**TEXT SHOWN**
· · · ·

EX-10.7 8 ex107sa.htm EX 10.7 SECURITY AGREEMENT Exhibit 10

Exhibit 10.7

SECURITY AGREEMENT


This Agreement made effective the 1st day of July, 2004, between Secured Party and Debtor, who together agree as follows:

1.

Definitions.  For the purposes of this Agreement:

a.

"Secured Party" shall mean Burger Time Corporation, a corporation organized under the laws of the State of North Dakota, whose mailing address is 675 12th Avenue NE, West Fargo, North Dakota 58078.


b.

"Debtor" shall mean Burger Time Acquisition Corporation, a corporation organized under the laws of the State of Minnesota, whose mailing address is 13828 Lincoln Street NE, Ham Lake, Minnesota 55304.


c.

"Indebtedness" shall mean:


(1)

a Promissory Note of Debtor given to Secured Party in the original principal amount of Three Hundred Thousand and 00/100 ($300,000.00) Dollars, together with all other liabilities and obligations of Debtor to Secured Party, due or to become due, direct or indirect, absolute or contingent, now existing or hereafter at any time arising;


(2)

a Promissory Note of Debtor given to Secured Party in the original principal amount of Three Hundred Thousand and 00/100 ($300,000.00) Dollars if the total purchase price under the Business Transfer Agreement is not paid full by November 12, 2004; and,


(3)

the ten (10) Contract for Deeds relating to the sale of the Business, with Secured Party as vendor and Debtor as vendee.


d.

"Collateral" shall mean the following assets pertaining to the Business:


(1)

"Equipment and Fixtures" shall mean the restaurant fixtures and equipment, and office equipment, including computer, desks, copier and fixtures and equipment.


(2)

"General Intangibles" shall mean the trade name of Seller and all assumed names under which it conducts business, all trade names, including "Burger Time" (as reserved in North Dakota, Minnesota, South Dakota and Iowa), all trademarks and service marks and any logos, formulas, trade secrets, technology, know-how, customer lists and telephone numbers of Seller which may be used in the operation of the Business and all Goodwill associated therewith.


(3)

"Goodwill" shall mean the intangible value of the Business as a going concern.


(4)

"Leasehold Improvements" shall mean the trade fixtures and improvements made by Seller during its tenancy under the Real Estate Lease, subject to the rights of Landlord under the Real Estate Lease relative to the trade fixtures and improvements.


(5)

"Outdoor Sign and Assets" shall mean the tables, utility sheds, fences and signs for the purpose of advertising the Business located on the Real Estate.


(6)

· · · ·

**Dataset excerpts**
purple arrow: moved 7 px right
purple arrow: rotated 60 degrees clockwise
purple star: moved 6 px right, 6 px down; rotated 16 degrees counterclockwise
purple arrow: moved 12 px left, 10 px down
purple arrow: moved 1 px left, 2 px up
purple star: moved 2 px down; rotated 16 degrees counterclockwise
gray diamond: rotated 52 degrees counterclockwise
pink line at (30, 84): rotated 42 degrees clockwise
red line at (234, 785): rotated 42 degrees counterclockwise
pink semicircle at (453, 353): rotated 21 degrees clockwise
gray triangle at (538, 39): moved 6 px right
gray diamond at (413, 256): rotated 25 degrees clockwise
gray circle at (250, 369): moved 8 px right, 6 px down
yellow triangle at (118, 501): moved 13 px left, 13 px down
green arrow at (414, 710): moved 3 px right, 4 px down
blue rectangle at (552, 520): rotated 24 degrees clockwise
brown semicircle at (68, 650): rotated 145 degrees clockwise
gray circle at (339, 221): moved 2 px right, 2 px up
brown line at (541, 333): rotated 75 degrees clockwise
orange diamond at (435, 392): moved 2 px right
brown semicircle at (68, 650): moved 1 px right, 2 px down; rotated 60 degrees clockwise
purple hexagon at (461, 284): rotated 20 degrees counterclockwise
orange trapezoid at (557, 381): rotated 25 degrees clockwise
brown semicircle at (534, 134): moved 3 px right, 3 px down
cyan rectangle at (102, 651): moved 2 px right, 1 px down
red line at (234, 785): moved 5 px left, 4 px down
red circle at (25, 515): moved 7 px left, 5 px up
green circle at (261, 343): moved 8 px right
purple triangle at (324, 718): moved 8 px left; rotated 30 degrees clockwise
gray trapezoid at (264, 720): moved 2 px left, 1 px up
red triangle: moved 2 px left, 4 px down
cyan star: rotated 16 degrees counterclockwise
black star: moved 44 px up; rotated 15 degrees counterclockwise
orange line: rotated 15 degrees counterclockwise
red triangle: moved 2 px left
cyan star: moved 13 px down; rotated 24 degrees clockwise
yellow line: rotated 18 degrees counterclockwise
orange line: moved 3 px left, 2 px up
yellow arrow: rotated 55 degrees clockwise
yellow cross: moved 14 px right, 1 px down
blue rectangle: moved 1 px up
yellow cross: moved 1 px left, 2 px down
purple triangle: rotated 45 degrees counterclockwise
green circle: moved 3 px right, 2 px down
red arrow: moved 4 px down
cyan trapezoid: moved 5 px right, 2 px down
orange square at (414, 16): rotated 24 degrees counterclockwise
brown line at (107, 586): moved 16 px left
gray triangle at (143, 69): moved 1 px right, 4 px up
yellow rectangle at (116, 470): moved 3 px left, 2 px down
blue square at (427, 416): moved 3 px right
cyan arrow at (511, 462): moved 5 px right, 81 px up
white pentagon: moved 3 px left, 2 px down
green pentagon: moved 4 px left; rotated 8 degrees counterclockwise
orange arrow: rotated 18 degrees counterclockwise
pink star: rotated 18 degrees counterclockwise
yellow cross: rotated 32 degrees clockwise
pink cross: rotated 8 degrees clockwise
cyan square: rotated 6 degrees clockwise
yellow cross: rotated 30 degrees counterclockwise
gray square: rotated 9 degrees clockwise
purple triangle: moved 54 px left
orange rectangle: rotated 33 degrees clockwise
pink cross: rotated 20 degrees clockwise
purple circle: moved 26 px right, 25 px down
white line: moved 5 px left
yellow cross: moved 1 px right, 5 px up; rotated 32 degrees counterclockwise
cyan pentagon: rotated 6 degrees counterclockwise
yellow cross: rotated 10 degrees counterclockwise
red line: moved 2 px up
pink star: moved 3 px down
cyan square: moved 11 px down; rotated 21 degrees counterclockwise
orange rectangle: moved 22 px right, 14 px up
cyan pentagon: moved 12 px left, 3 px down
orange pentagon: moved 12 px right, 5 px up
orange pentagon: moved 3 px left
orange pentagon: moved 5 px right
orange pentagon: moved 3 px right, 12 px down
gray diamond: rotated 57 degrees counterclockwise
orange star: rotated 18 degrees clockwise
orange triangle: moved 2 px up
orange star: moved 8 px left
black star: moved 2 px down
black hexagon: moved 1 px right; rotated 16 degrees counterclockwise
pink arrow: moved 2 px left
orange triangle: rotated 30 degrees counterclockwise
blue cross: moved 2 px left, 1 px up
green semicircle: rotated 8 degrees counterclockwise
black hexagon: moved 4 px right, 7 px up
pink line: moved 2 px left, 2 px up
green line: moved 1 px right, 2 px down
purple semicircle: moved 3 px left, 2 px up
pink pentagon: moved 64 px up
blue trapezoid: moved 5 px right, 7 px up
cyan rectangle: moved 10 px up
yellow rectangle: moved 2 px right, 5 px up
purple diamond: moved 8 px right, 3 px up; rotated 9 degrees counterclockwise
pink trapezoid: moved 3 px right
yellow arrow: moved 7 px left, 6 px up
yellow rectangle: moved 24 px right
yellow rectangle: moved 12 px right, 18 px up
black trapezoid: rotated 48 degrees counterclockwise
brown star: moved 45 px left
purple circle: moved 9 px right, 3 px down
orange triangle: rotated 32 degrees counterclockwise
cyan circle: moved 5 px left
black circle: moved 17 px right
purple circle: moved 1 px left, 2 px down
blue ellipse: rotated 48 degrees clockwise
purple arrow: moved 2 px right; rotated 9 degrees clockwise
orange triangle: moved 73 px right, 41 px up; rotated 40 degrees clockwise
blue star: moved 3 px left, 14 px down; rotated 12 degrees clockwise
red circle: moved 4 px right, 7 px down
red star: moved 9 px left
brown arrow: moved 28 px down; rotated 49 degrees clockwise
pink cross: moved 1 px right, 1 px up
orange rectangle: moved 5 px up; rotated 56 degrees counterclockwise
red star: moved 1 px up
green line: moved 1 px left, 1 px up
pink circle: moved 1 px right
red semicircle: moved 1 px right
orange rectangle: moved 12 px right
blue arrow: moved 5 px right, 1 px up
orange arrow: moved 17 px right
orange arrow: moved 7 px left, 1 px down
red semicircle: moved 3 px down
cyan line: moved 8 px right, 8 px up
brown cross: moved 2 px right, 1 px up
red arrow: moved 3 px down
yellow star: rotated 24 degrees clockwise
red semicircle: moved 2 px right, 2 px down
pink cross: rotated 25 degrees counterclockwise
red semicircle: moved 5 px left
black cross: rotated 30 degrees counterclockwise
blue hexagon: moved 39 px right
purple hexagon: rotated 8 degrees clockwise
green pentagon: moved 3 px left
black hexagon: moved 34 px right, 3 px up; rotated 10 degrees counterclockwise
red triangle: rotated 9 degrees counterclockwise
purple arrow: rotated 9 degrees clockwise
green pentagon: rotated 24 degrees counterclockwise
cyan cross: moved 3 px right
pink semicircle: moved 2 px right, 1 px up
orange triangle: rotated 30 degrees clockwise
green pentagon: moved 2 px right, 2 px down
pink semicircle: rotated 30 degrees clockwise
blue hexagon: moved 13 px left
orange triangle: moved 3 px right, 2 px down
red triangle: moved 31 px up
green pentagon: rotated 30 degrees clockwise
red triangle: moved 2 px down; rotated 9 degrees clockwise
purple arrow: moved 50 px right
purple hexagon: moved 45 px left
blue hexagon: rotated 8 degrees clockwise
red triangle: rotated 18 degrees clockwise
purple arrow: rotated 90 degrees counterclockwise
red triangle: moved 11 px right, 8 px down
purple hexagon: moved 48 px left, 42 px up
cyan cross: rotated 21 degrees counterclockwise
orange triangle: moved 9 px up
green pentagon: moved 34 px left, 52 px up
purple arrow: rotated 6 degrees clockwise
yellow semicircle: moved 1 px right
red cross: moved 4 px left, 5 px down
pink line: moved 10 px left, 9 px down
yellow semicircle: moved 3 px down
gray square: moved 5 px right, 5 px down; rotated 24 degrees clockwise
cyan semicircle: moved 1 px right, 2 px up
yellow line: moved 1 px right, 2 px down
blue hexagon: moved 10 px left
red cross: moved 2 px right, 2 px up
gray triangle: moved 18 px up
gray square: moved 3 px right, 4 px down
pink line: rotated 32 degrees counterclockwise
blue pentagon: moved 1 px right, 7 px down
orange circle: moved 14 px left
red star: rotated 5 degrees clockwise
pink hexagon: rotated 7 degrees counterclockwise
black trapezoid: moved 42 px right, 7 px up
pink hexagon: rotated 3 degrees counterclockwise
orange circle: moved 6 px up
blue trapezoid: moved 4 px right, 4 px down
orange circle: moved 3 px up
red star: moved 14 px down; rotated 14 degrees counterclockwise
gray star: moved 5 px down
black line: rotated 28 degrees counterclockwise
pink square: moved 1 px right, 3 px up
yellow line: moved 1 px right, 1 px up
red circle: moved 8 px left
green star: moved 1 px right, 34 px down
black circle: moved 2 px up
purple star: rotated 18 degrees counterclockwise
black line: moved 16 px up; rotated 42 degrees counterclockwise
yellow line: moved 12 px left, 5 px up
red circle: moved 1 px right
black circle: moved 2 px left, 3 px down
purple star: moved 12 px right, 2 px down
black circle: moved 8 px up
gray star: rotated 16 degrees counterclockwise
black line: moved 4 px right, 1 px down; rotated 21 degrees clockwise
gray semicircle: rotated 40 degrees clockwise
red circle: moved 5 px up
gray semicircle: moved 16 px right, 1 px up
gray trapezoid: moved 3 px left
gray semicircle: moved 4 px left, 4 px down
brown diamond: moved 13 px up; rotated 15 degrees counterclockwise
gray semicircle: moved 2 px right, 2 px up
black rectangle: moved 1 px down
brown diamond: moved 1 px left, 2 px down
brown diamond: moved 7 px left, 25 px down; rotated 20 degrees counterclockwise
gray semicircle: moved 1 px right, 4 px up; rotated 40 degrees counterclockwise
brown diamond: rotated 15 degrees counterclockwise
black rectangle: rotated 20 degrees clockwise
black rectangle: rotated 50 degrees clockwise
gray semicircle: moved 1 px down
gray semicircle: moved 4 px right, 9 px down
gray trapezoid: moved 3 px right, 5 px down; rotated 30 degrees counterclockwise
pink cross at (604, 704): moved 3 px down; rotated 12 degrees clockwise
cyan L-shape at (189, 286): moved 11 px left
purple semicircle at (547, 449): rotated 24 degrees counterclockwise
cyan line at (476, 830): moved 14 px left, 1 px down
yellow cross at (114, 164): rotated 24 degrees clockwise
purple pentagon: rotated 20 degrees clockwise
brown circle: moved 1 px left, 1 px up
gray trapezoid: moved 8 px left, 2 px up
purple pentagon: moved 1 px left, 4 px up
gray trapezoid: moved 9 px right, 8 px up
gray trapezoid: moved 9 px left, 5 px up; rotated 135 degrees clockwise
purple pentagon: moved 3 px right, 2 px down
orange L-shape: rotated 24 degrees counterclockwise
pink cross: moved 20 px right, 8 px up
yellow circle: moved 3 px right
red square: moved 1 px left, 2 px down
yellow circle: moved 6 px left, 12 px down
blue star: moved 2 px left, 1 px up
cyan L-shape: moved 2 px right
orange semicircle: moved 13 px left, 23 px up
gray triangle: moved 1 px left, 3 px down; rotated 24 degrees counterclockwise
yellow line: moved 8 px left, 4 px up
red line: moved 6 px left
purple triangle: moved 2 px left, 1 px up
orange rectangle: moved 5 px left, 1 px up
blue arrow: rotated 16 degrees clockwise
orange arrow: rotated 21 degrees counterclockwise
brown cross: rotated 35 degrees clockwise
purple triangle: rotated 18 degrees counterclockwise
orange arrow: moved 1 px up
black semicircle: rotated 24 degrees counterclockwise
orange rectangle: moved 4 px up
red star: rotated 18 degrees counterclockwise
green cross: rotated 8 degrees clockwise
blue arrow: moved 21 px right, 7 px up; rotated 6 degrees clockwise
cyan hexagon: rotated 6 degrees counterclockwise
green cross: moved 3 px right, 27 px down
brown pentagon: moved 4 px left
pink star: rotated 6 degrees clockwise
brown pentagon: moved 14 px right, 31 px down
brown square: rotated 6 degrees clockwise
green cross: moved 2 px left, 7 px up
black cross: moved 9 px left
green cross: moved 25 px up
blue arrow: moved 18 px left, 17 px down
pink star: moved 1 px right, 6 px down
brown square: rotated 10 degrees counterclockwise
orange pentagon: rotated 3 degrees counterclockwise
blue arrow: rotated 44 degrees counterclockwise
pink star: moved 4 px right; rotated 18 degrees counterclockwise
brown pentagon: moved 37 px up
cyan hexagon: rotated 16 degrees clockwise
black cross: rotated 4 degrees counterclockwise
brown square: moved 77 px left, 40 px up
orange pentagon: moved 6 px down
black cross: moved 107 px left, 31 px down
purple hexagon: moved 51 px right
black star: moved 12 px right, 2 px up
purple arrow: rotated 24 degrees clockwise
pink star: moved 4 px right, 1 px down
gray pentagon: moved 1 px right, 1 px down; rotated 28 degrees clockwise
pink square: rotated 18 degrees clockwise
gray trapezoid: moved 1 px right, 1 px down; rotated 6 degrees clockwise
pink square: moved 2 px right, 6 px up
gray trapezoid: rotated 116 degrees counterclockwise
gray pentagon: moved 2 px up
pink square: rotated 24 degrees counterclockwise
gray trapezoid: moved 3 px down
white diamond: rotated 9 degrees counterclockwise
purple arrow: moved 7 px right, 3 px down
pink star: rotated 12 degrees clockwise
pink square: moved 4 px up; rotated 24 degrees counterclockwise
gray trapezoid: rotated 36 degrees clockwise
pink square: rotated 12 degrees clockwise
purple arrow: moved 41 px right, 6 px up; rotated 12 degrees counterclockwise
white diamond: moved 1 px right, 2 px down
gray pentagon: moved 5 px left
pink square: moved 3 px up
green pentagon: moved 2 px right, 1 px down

· · · ·

**WORK TO BE COMPLETED**
According to the security agreement, what is the mailing address of the Debtor?

**SOLUTION TO THIS EXERCISE**
13828 Lincoln Street NE, Ham Lake, Minnesota 55304.